Durm macht das sehr nachdenklich und weist immer wieder darauf hin, dass "uns das passiert ist, was Syrern jeden Tag passiert". Besser könnte er die gesteigerte Medienaufmerksamkeit für Syrien nicht nutzen.

Der Platz, der den Kollegen nun in den Medien gewährt wird, kommt frei nach dem Motto: Richtig zum Zug kommt die Auslandsberichterstattung nur, wenn der Berichterstatter verletzt oder getötet wurde.

Langsamer Medientod

Das ist vielleicht die ultimative Perversion der Medienmaschine. Wie alle Kollegen, die frei oder fest als Korrespondenten arbeiten, hatten auch Armbruster und Durm in ihrer Zeit als Korrespondenten in Kairo immer wieder Probleme, ihre hart erarbeiteten Geschichten zu platzieren.

ARD-Korrespondent Jörg Armbruster; Foto: dpa/picture-alliance
ARD-Korrespondent Armbruster im Fokus der Medienmaschine: "Jetzt, wo der Korrespondent einen zersplitterten Unterarm hat, bekommt Syrien noch einmal schier endlose Sendezeit, bevor die Medienkarawane weiterzieht", kritisiert Gawhary.
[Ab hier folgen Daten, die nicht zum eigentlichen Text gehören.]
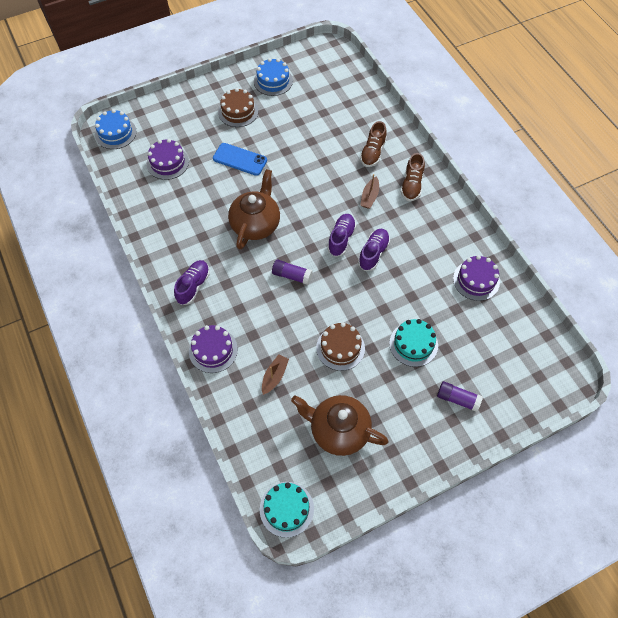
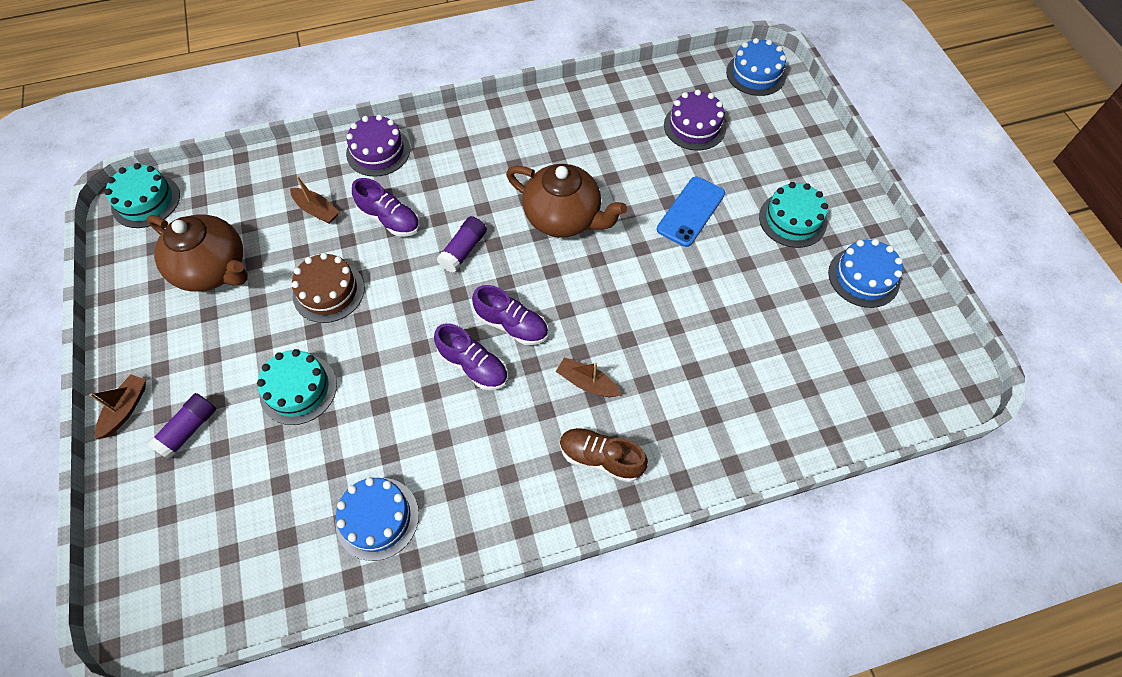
camera: 100 degrees right, 0 degrees up
purple shoe [174,260,210,305] -> purple shoe moved to [352,178,420,237]
brown cake [218,88,258,127] -> turquoise cake [759,182,828,248]
brown teapot [291,395,389,456] -> brown teapot turned 90 degrees clockwise [147,214,248,292]
brown shoe [360,121,387,167] -> none
purple cake [453,255,500,301] -> blue cake [335,477,419,561]
none -> brown boat [89,374,146,439]

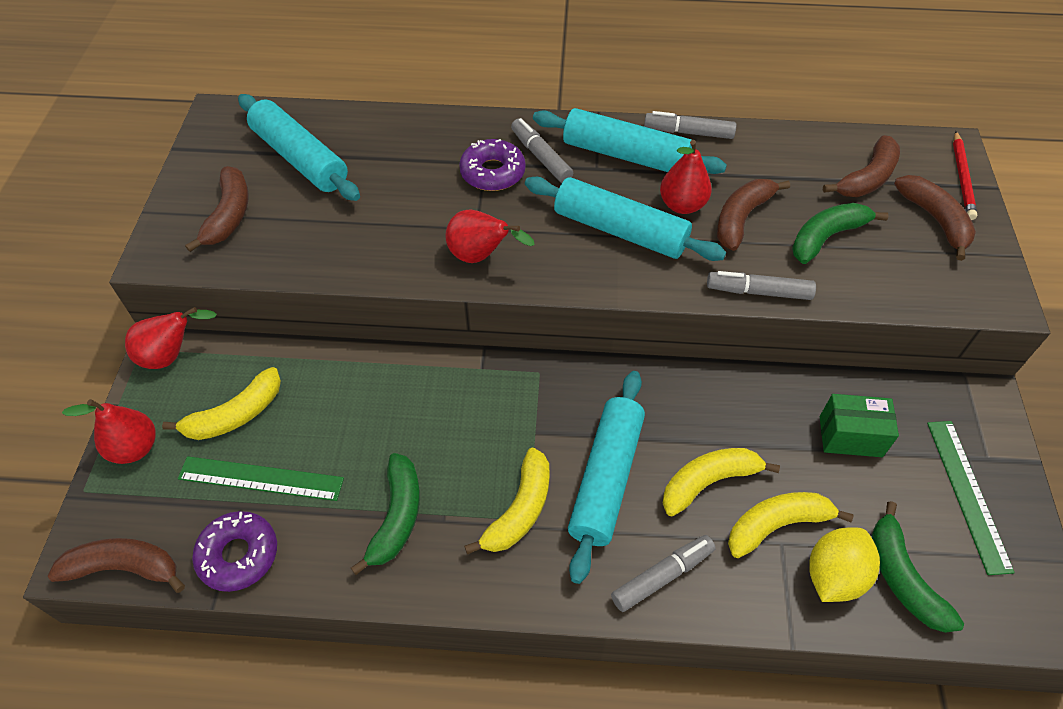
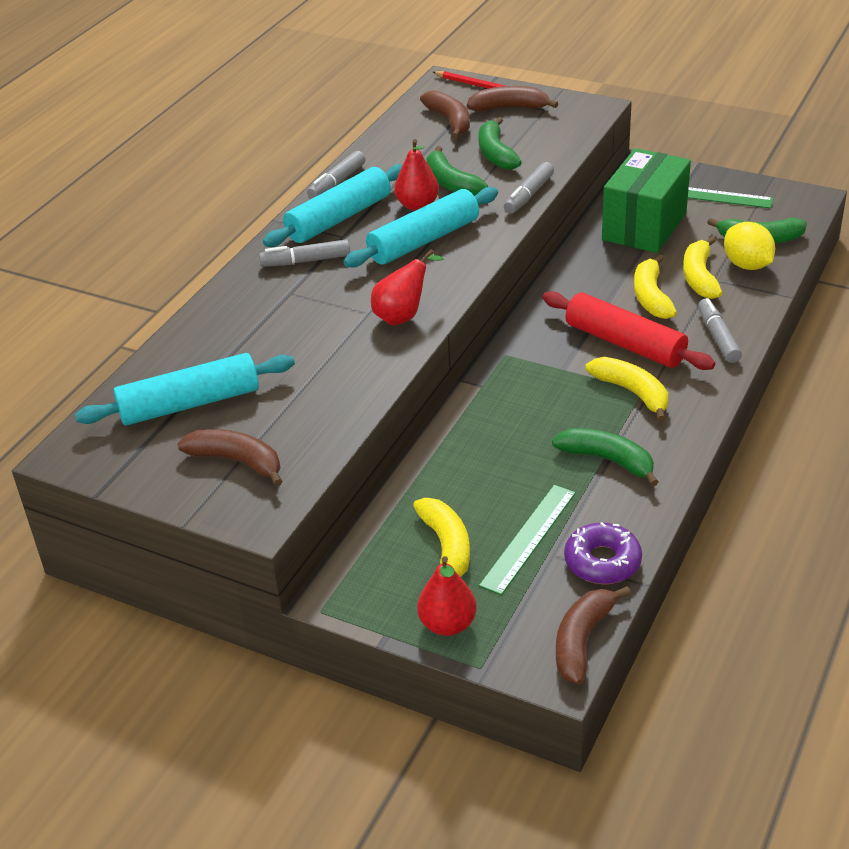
camera: 65 degrees left, 15 degrees down
red pear [125,307,217,369] -> none
purple donut [459,139,526,191] -> none
turquoise rolling pin [568,371,645,584] -> red rolling pin [543,291,715,370]
brown banana [717,179,790,251] -> green banana [426,146,488,196]
green box [820,394,899,457] -> green box [602,148,691,253], size x1.80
​​"Ach, wieso denn schon wieder der Irak" oder "das unübersichtliche Syrien, das will keiner mehr hören oder sehen", wären einige klassische Redaktionsantworten. So starben die Iraker nach dem Abzug der US-Truppen einen langsamen Medientod und der syrische Konflikt wird auch in Vergessenheit geraten, je länger er dauern wird.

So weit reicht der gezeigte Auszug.